> _Exercise instructions_: Change every "Просмотры" in the text of the rows below to "Views" and give that text back with nothing else altered. Leave the pictures out.

============================================================

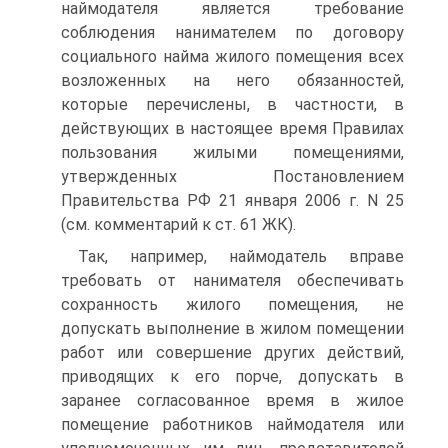
наймодателя является требование
соблюдения нанимателем по договору
социального найма жилого помещения всех
возложенных на него обязанностей,
которые перечислены, в частности, в
действующих в настоящее время Правилах
пользования жилыми помещениями,
утвержденных Постановлением
Правительства РФ 21 января 2006 г. N 25
(см. комментарий к ст. 61 ЖК).
Так, например, наймодатель вправе
требовать от нанимателя обеспечивать
сохранность жилого помещения, не
допускать выполнение в жилом помещении
работ или совершение других действий,
приводящих к его порче, допускать в
заранее согласованное время в жилое
помещение работников наймодателя или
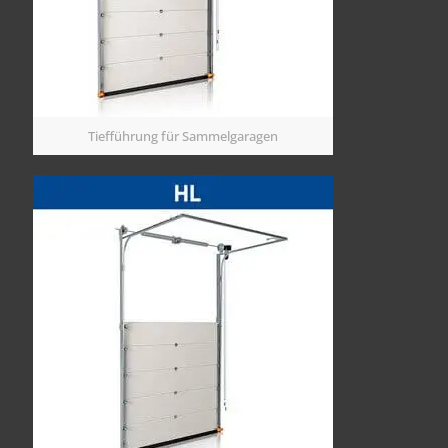
Tiefführung für Sammelgaragen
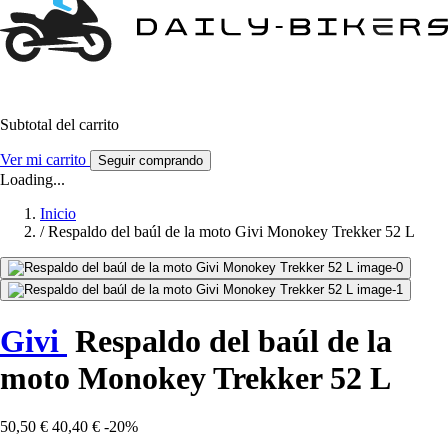
Subtotal del carrito
Ver mi carrito
Seguir comprando
Loading...
Inicio
/
Respaldo del baúl de la moto Givi Monokey Trekker 52 L
Givi
Respaldo del baúl de la
moto Monokey Trekker 52 L
50,50 €
40,40 €
-20%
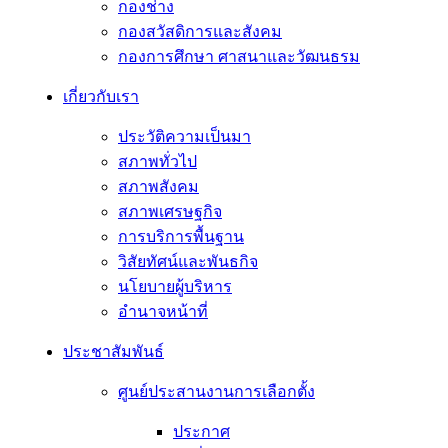
กองช่าง
กองสวัสดิการและสังคม
กองการศึกษา ศาสนาและวัฒนธรม
เกี่ยวกับเรา
ประวัติความเป็นมา
สภาพทั่วไป
สภาพสังคม
สภาพเศรษฐกิจ
การบริการพื้นฐาน
วิสัยทัศน์และพันธกิจ
นโยบายผู้บริหาร
อํานาจหน้าที่
ประชาสัมพันธ์
ศูนย์ประสานงานการเลือกตั้ง
ประกาศ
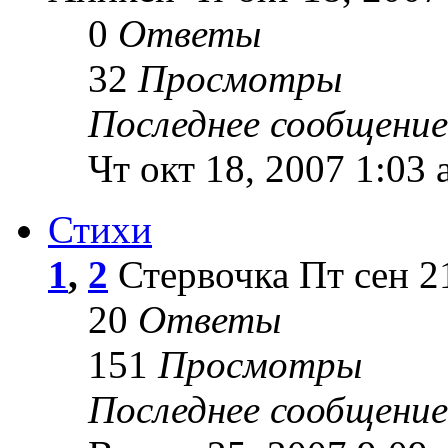
0
Ответы
32
Просмотры
Последнее сообщение
Чт окт 18, 2007 1:03
Стихи
1
,
2
Стервочка Пт сен 21
20
Ответы
151
Просмотры
Последнее сообщение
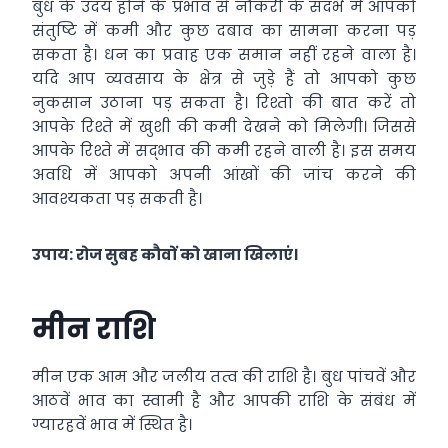
बुध के उदय होने के प्रभाव से नौकरी के संदर्भ में आपको
संतुष्टि में कमी और कुछ दबाव का सामना करना पड़
सकता है। धन का प्रवाह एक समान नहीं रहने वाला है।
यदि आप व्यवसाय के क्षेत्र से जुड़े हैं तो आपको कुछ
नुकसान उठाना पड़ सकता है। रिश्तो की बात करें तो
आपके रिश्ते में खुशी की कमी देखने को मिलेगी। जिससे
आपके रिश्ते में सद्भाव की कमी रहने वाली है। इस समय
अवधि में आपको अपनी आंखों की जांच करने की
आवश्यकता पड़ सकती है।
उपाय: रोज सुबह कौवों को खाना खिलाएं।
मीन राशि
मीन एक आम और जलीय तत्व की राशि है। बुध पांचवें और
आठवें भाव का स्वामी है और आपकी राशि के संबंध में
ग्यारहवें भाव में स्थित है।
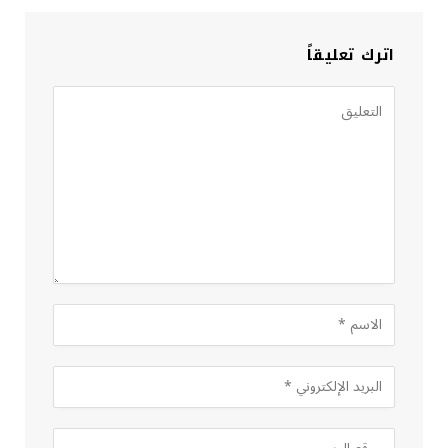
اترك تعليقاً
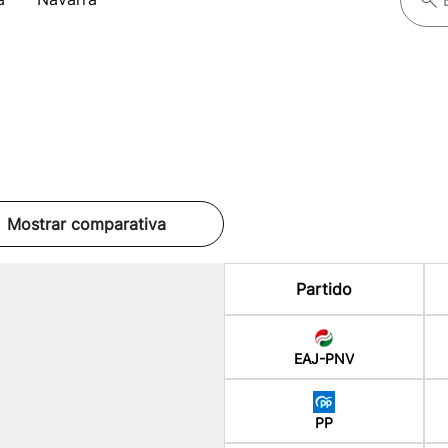
Mostrar comparativa
Partido
EAJ-PNV
PP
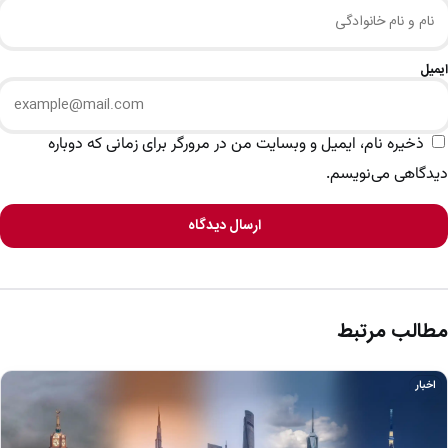
ایمیل
ذخیره نام، ایمیل و وبسایت من در مرورگر برای زمانی که دوباره
دیدگاهی می‌نویسم.
ارسال دیدگاه
مطالب مرتبط
اخبار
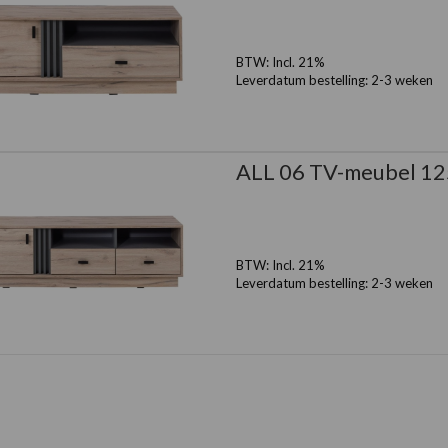
BTW:
Incl. 21%
Leverdatum bestelling:
2-3 weken
ALL 06 TV-meubel 12
BTW:
Incl. 21%
Leverdatum bestelling:
2-3 weken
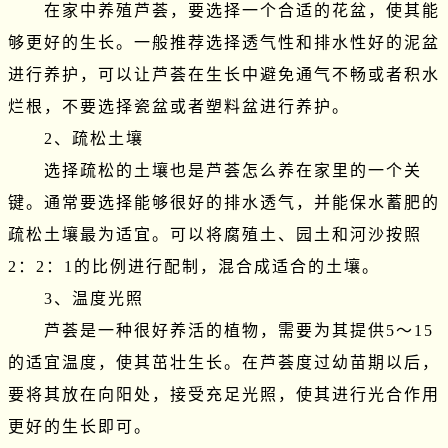
　　在家中养殖芦荟，要选择一个合适的花盆，使其能
够更好的生长。一般推荐选择透气性和排水性好的泥盆
进行养护，可以让芦荟在生长中避免通气不畅或者积水
烂根，不要选择瓷盆或者塑料盆进行养护。

　　2、疏松土壤

　　选择疏松的土壤也是芦荟怎么养在家里的一个关
键。通常要选择能够很好的排水透气，并能保水蓄肥的
疏松土壤最为适宜。可以将腐殖土、园土和河沙按照
2：2：1的比例进行配制，混合成适合的土壤。

　　3、温度光照

　　芦荟是一种很好养活的植物，需要为其提供5～15
的适宜温度，使其茁壮生长。在芦荟度过幼苗期以后，
要将其放在向阳处，接受充足光照，使其进行光合作用
更好的生长即可。
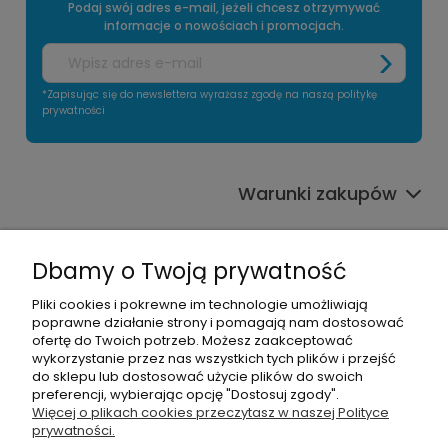
Podaj swój adres e-mail, jeżeli chcesz otrzymywać
informacje o nowościach i promocjach.
*Zapisując się do newslettera wyrażasz zgodę na naszą politykę
prywatności
Warunki zakupów
Informacje o sklepie
Dbamy o Twoją prywatność
Moje konto
Pliki cookies i pokrewne im technologie umożliwiają
poprawne działanie strony i pomagają nam dostosować
Pomoc
ofertę do Twoich potrzeb. Możesz zaakceptować
wykorzystanie przez nas wszystkich tych plików i przejść
do sklepu lub dostosować użycie plików do swoich
preferencji, wybierając opcję "Dostosuj zgody".
Więcej o plikach cookies przeczytasz w naszej Polityce
prywatności.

============================================================

> _Exercise output_:
наймодателя является требование
соблюдения нанимателем по договору
социального найма жилого помещения всех
возложенных на него обязанностей,
которые перечислены, в частности, в
действующих в настоящее время Правилах
пользования жилыми помещениями,
утвержденных Постановлением
Правительства РФ 21 января 2006 г. N 25
(см. комментарий к ст. 61 ЖК).
Так, например, наймодатель вправе
требовать от нанимателя обеспечивать
сохранность жилого помещения, не
допускать выполнение в жилом помещении
работ или совершение других действий,
приводящих к его порче, допускать в
заранее согласованное время в жилое
помещение работников наймодателя или
Tiefführung für Sammelgaragen
Subtotal del carrito
Ver mi carrito
Seguir comprando
Loading...
Inicio
/
Respaldo del baúl de la moto Givi Monokey Trekker 52 L
Givi
Respaldo del baúl de la
moto Monokey Trekker 52 L
50,50 €
40,40 €
-20%
กองช่าง
กองสวัสดิการและสังคม
กองการศึกษา ศาสนาและวัฒนธรม
เกี่ยวกับเรา
ประวัติความเป็นมา
สภาพทั่วไป
สภาพสังคม
สภาพเศรษฐกิจ
การบริการพื้นฐาน
วิสัยทัศน์และพันธกิจ
นโยบายผู้บริหาร
อํานาจหน้าที่
ประชาสัมพันธ์
ศูนย์ประสานงานการเลือกตั้ง
ประกาศ
0
Ответы
32
Views
Последнее сообщение
Чт окт 18, 2007 1:03
Стихи
1
,
2
Стервочка Пт сен 21
20
Ответы
151
Views
Последнее сообщение
बुध के उदय होने के प्रभाव से नौकरी के संदर्भ में आपको
संतुष्टि में कमी और कुछ दबाव का सामना करना पड़
सकता है। धन का प्रवाह एक समान नहीं रहने वाला है।
यदि आप व्यवसाय के क्षेत्र से जुड़े हैं तो आपको कुछ
नुकसान उठाना पड़ सकता है। रिश्तो की बात करें तो
आपके रिश्ते में खुशी की कमी देखने को मिलेगी। जिससे
आपके रिश्ते में सद्भाव की कमी रहने वाली है। इस समय
अवधि में आपको अपनी आंखों की जांच करने की
आवश्यकता पड़ सकती है।
उपाय: रोज सुबह कौवों को खाना खिलाएं।
मीन राशि
मीन एक आम और जलीय तत्व की राशि है। बुध पांचवें और
आठवें भाव का स्वामी है और आपकी राशि के संबंध में
ग्यारहवें भाव में स्थित है।
اترك تعليقاً
Mostrar comparativa
Partido
EAJ-PNV
PP
ایمیل
ذخیره نام، ایمیل و وبسایت من در مرورگر برای زمانی که دوباره
دیدگاهی می‌نویسم.
ارسال دیدگاه
مطالب مرتبط
اخبار
BTW:
Incl. 21%
Leverdatum bestelling:
2-3 weken
ALL 06 TV-meubel 12
BTW:
Incl. 21%
Leverdatum bestelling:
2-3 weken
　　在家中养殖芦荟，要选择一个合适的花盆，使其能
够更好的生长。一般推荐选择透气性和排水性好的泥盆
进行养护，可以让芦荟在生长中避免通气不畅或者积水
烂根，不要选择瓷盆或者塑料盆进行养护。

　　2、疏松土壤

　　选择疏松的土壤也是芦荟怎么养在家里的一个关
键。通常要选择能够很好的排水透气，并能保水蓄肥的
疏松土壤最为适宜。可以将腐殖土、园土和河沙按照
2：2：1的比例进行配制，混合成适合的土壤。

　　3、温度光照

　　芦荟是一种很好养活的植物，需要为其提供5～15
的适宜温度，使其茁壮生长。在芦荟度过幼苗期以后，
要将其放在向阳处，接受充足光照，使其进行光合作用
更好的生长即可。
Podaj swój adres e-mail, jeżeli chcesz otrzymywać
informacje o nowościach i promocjach.
*Zapisując się do newslettera wyrażasz zgodę na naszą politykę
prywatności
Warunki zakupów
Informacje o sklepie
Dbamy o Twoją prywatność
Moje konto
Pliki cookies i pokrewne im technologie umożliwiają
poprawne działanie strony i pomagają nam dostosować
Pomoc
ofertę do Twoich potrzeb. Możesz zaakceptować
wykorzystanie przez nas wszystkich tych plików i przejść
do sklepu lub dostosować użycie plików do swoich
preferencji, wybierając opcję "Dostosuj zgody".
Więcej o plikach cookies przeczytasz w naszej Polityce
prywatności.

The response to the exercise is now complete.